High-accuracy logic verification is possible in a short period of time.

[Brief description of the drawings]

FIG. 1 is a block diagram showing a configuration of a test system for performing a test of a data processing device by a test method according to an embodiment of the present invention.

FIG. 2 is a flowchart showing processing of the entire test system.

FIG. 3 is an example of a data table format used by the test system.

FIG. 4 is a block diagram showing internal processing of an instruction generation rate adjusting unit.

FIG. 5 is a block diagram showing internal processing of a test instruction generation unit.

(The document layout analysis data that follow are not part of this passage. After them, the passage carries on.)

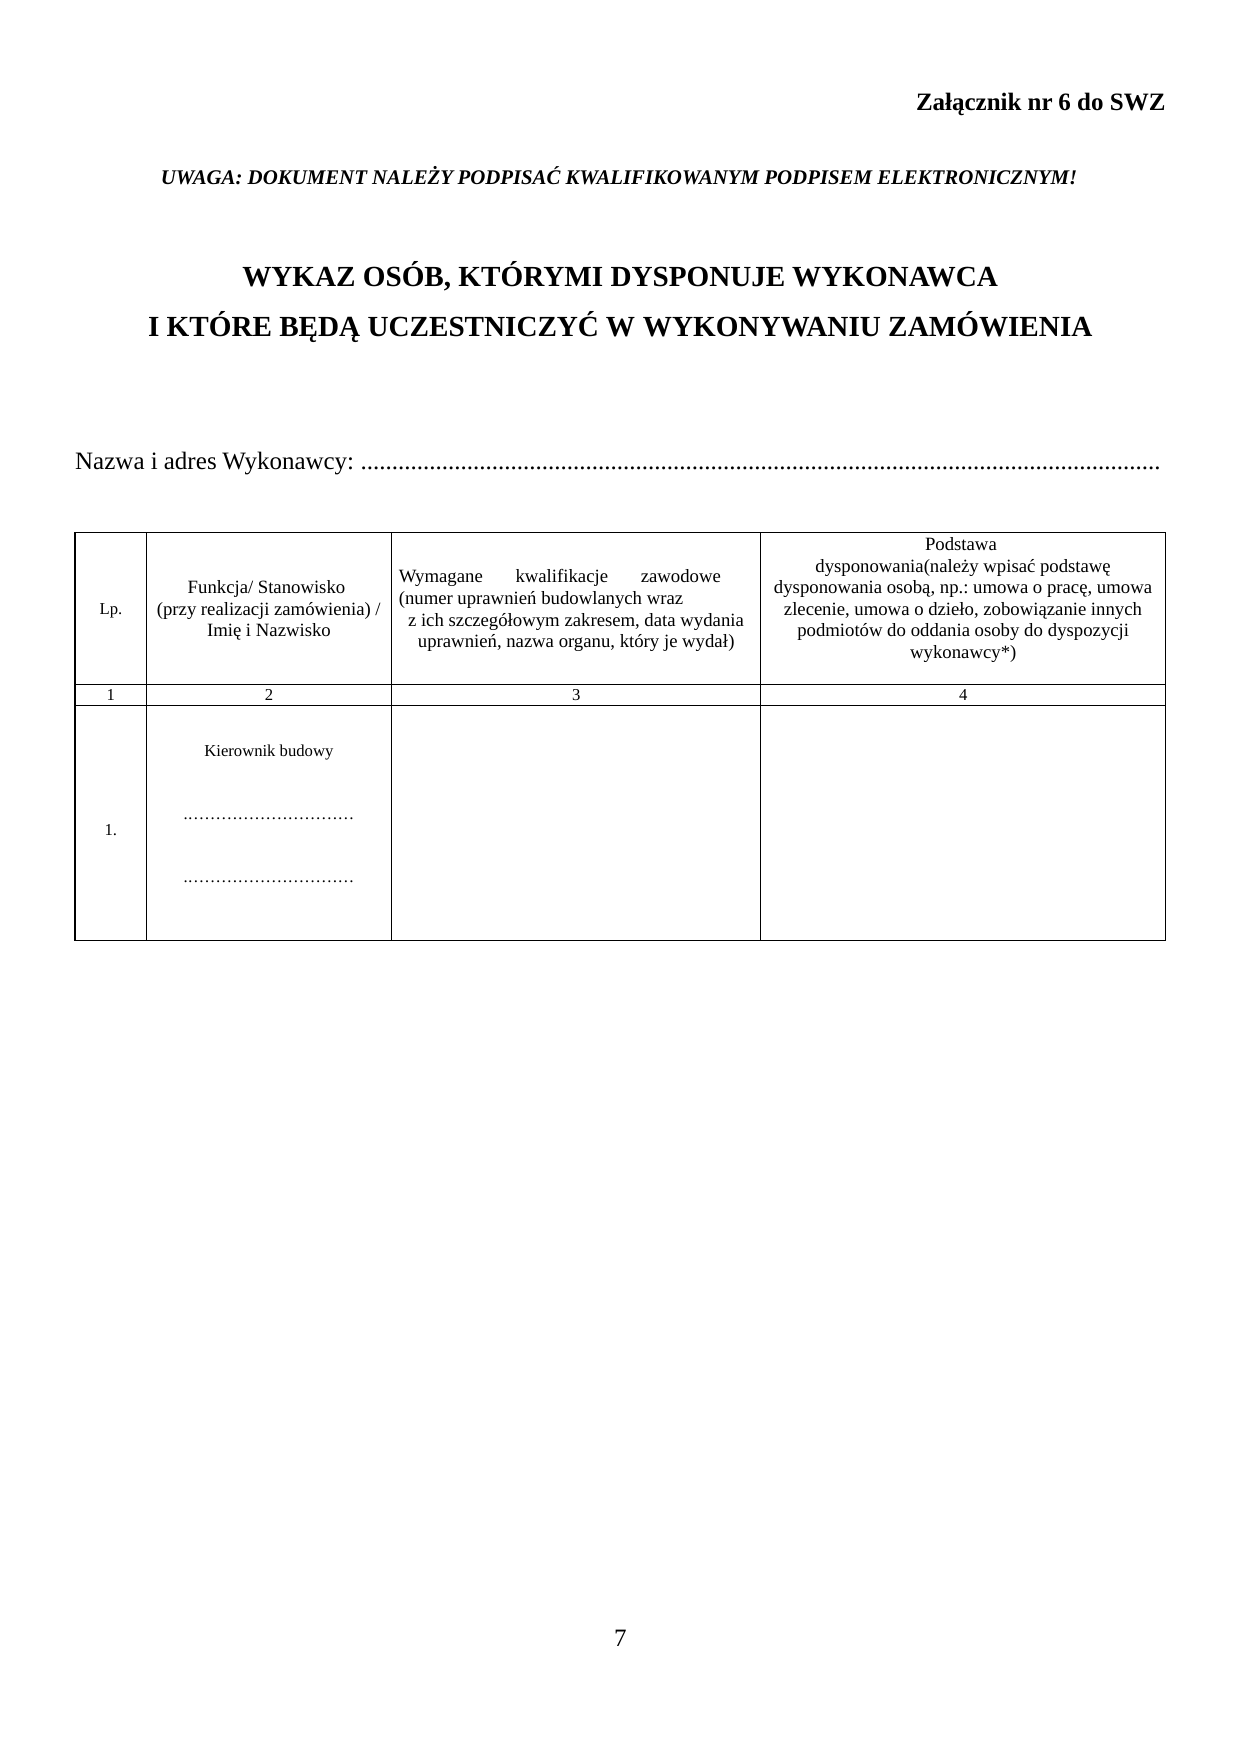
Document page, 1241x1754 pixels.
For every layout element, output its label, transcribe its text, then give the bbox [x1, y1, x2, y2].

table_cell 2 [147, 685, 391, 704]
table_cell [392, 706, 760, 940]
table_header Funkcja/ Stanowisko (przy realizacji zamówienia) / Imię i Nazwisko [147, 533, 391, 684]
table_cell [761, 706, 1165, 940]
table_header Wymagane kwalifikacje zawodowe (numer uprawnień budowlanych wraz z ich szczegółowym zakresem, data wydania uprawnień, nazwa organu, który je wydał) [392, 533, 760, 684]
table_header Podstawa dysponowania(należy wpisać podstawę dysponowania osobą, np.: umowa o pracę, umowa zlecenie, umowa o dzieło, zobowiązanie innych podmiotów do oddania osoby do dyspozycji wykonawcy*) [761, 533, 1165, 684]
table_cell 3 [392, 685, 760, 704]
table_cell Kierownik budowy .………………………… .………………………… [147, 706, 391, 940]
table_header Lp. [76, 533, 146, 684]
text WYKAZ OSÓB, KTÓRYMI DYSPONUJE WYKONAWCA [75, 259, 1165, 292]
table_cell 4 [761, 685, 1165, 704]
text Załącznik nr 6 do SWZ [812, 87, 1165, 116]
text Nazwa i adres Wykonawcy: ................................................................................................................................ [75, 446, 1165, 474]
table_cell 1. [76, 706, 146, 940]
text I KTÓRE BĘDĄ UCZESTNICZYĆ W WYKONYWANIU ZAMÓWIENIA [75, 309, 1165, 343]
table_cell 1 [76, 685, 146, 704]
text UWAGA: DOKUMENT NALEŻY PODPISAĆ KWALIFIKOWANYM PODPISEM ELEKTRONICZNYM! [75, 165, 1165, 189]
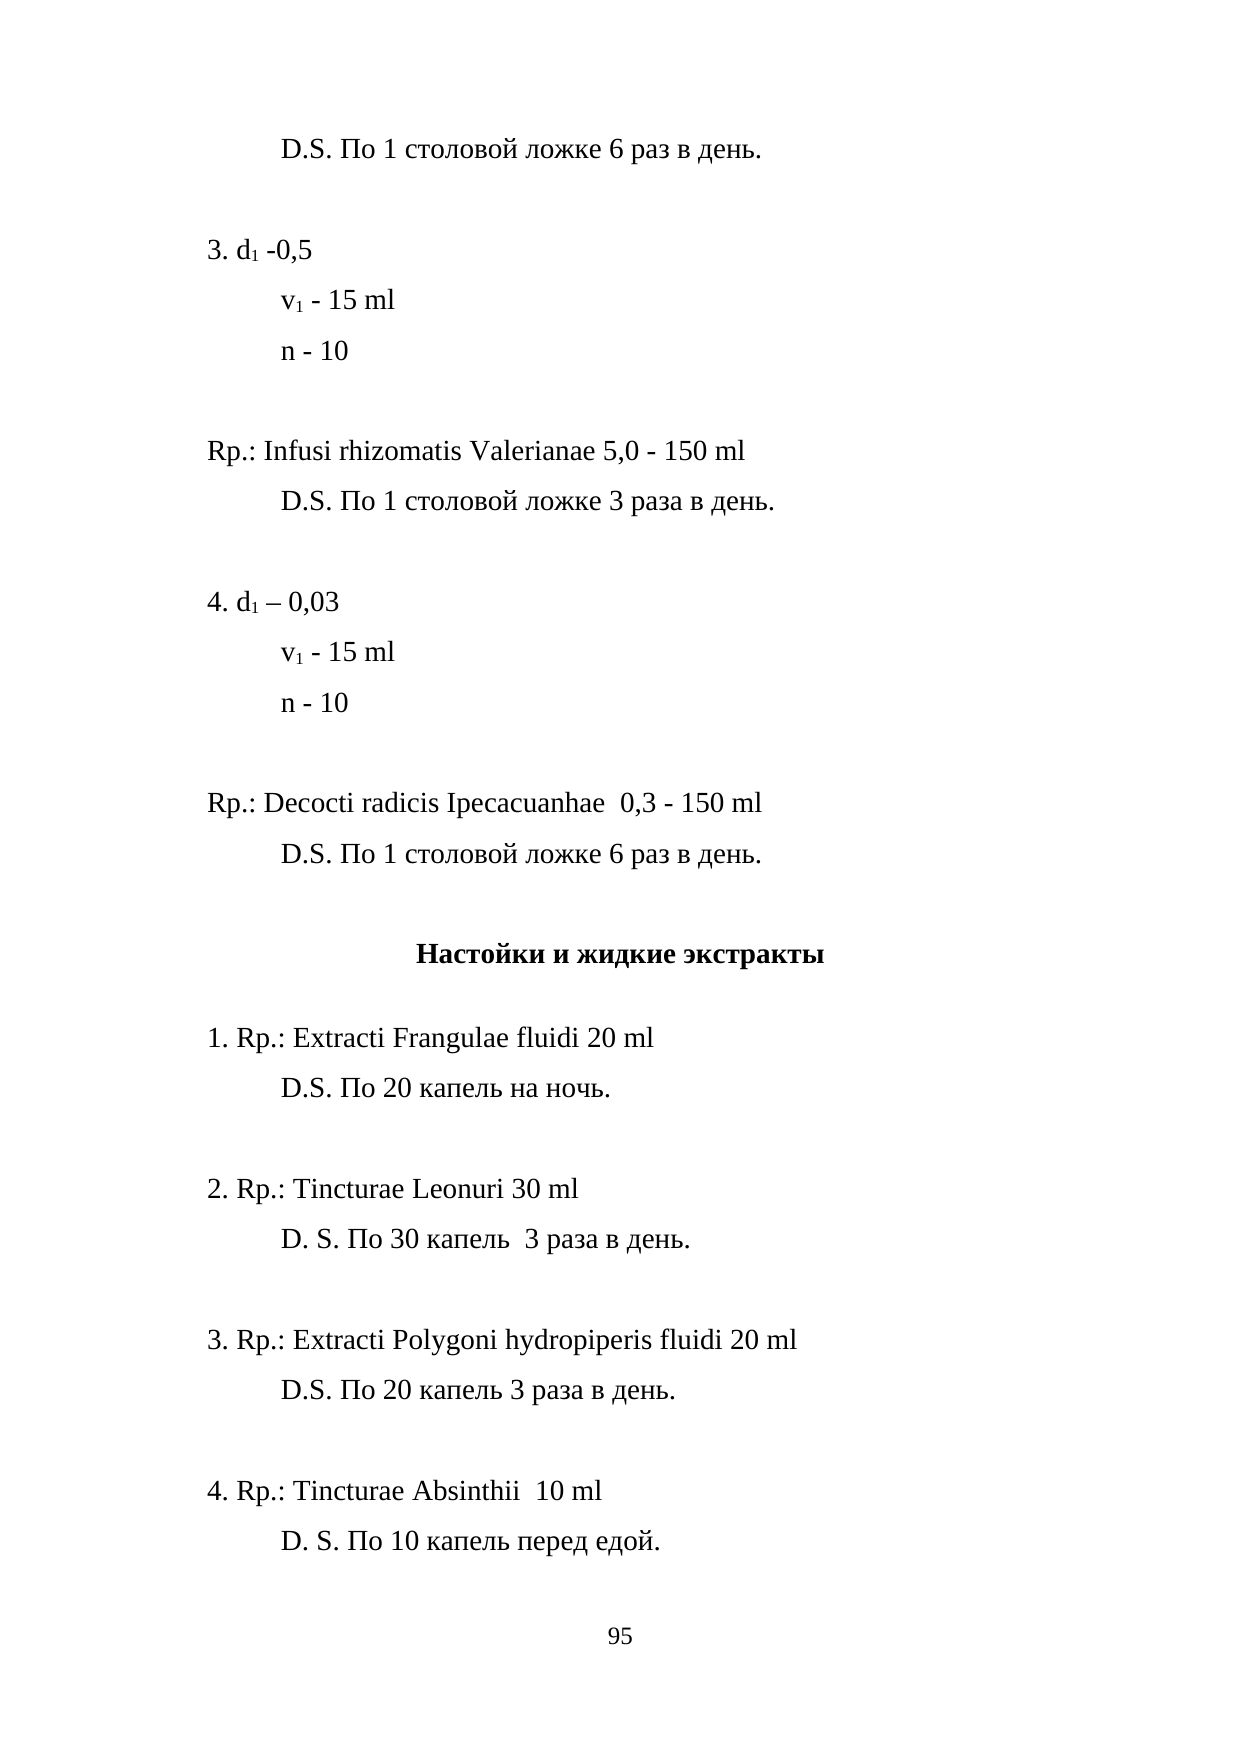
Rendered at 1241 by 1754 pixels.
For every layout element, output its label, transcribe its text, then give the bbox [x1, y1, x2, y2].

text v1 - 15 ml [192, 634, 1122, 668]
text D.S. По 1 столовой ложке 6 раз в день. [192, 131, 1122, 165]
text n - 10 [192, 685, 1122, 718]
text Rp.: Infusi rhizomatis Valerianae 5,0 - 150 ml [118, 433, 1122, 467]
text D. S. По 30 капель 3 раза в день. [192, 1221, 1122, 1255]
text Rp.: Decocti radicis Ipecacuanhae 0,3 - 150 ml [118, 785, 1122, 819]
text D.S. По 1 столовой ложке 3 раза в день. [192, 483, 1122, 517]
text D.S. По 20 капель 3 раза в день. [192, 1372, 1122, 1406]
text v1 - 15 ml [192, 282, 1122, 316]
text n - 10 [192, 333, 1122, 366]
text 4. Rp.: Tincturae Absinthii 10 ml [118, 1473, 1122, 1507]
text D.S. По 20 капель на ночь. [192, 1071, 1122, 1104]
text D.S. По 1 столовой ложке 6 раз в день. [192, 836, 1122, 869]
text 2. Rp.: Tincturae Leonuri 30 ml [118, 1171, 1122, 1205]
text 1. Rp.: Extracti Frangulae fluidi 20 ml [118, 1020, 1122, 1054]
text 3. Rp.: Extracti Polygoni hydropiperis fluidi 20 ml [118, 1322, 1122, 1356]
text D. S. По 10 капель перед едой. [192, 1523, 1122, 1557]
subtitle Настойки и жидкие экстракты [118, 936, 1122, 970]
text 3. d1 -0,5 [118, 232, 1122, 266]
text 4. d1 – 0,03 [118, 584, 1122, 618]
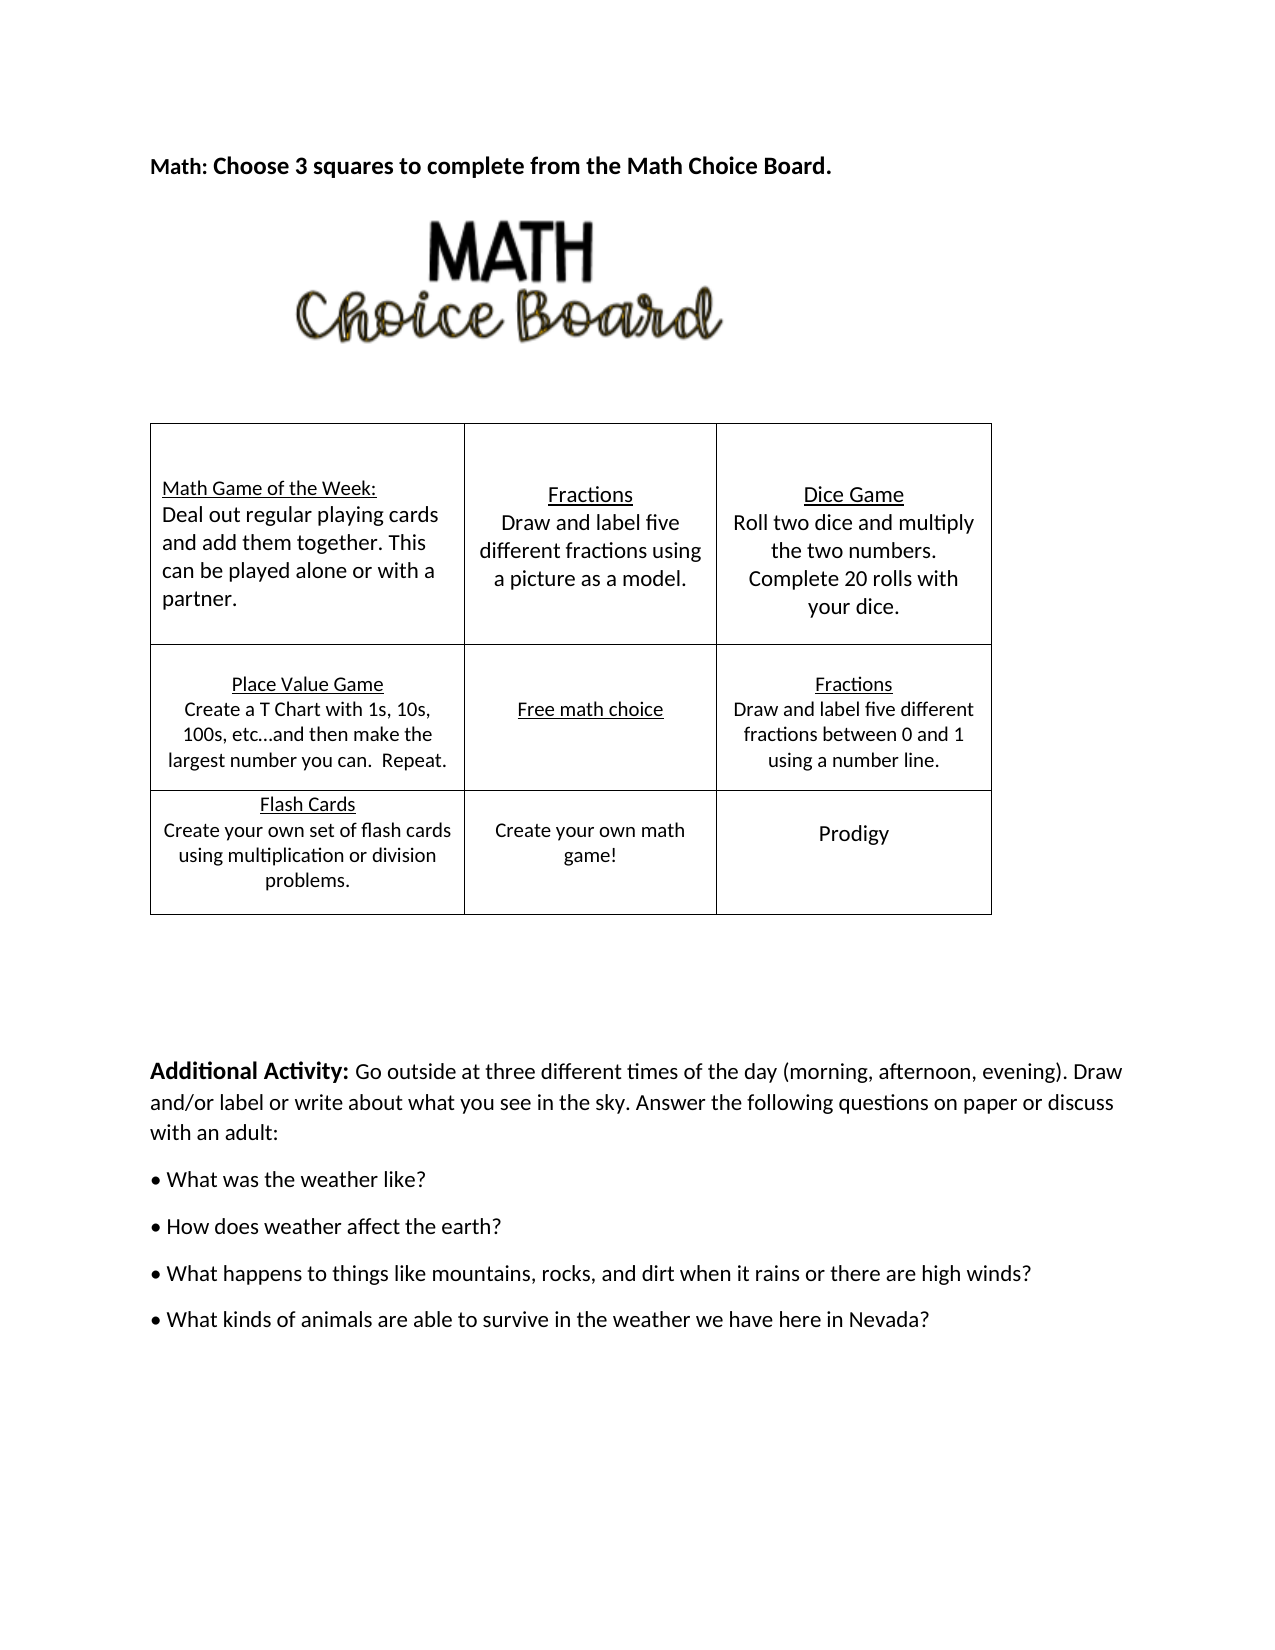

FIG. 6 is a flowchart illustrating internal processing of an error instruction extracting unit.

FIG. 7 is a flowchart illustrating an internal process of an error cause analysis unit.

[Description of Signs] 101 Test instruction generation unit 102 Instruction simulation unit 103 Test instruction group execution unit 104 Execution result comparison unit 105 Error instruction extraction unit 106 Error cause analysis unit 107 Instruction generation rate adjustment unit 108 Error message output unit 109 Test instruction Group detail information table 110 Test instruction group 111 Initial execution value 112 Error analysis result 113 Instruction generation rate table / function construction rate table 114 Expected value 115 Execution result value 116 Error message

 ──────────────────────────────────────────────────続 き Continued on the front page (72) Inventor Yutaka Kodama 1st Horiyamashita, Hadano-shi, Kanagawa Prefecture Within Nichi Information Technology Co., Ltd. Within technology

Claims (1)

[Claims] A step of generating a test instruction group based on predetermined test instruction group generation conditions by using random number data as input; a step of generating an expected value of an execution result of the test instruction group by simulation; Step 3 of causing the data processing device under test to execute the group, and Step 4 of comparing the expected value of the execution result created by the simulation with the value of the execution result in the data processing device
And a step 5 of analyzing an instruction and a function causing the mismatch when a mismatch occurs by comparison, and a step 5 of changing the test instruction group generation condition based on the analysis result. A test method for a data processing apparatus, comprising repeating a process from step 1 to step 5 a predetermined number of times according to a group generation condition.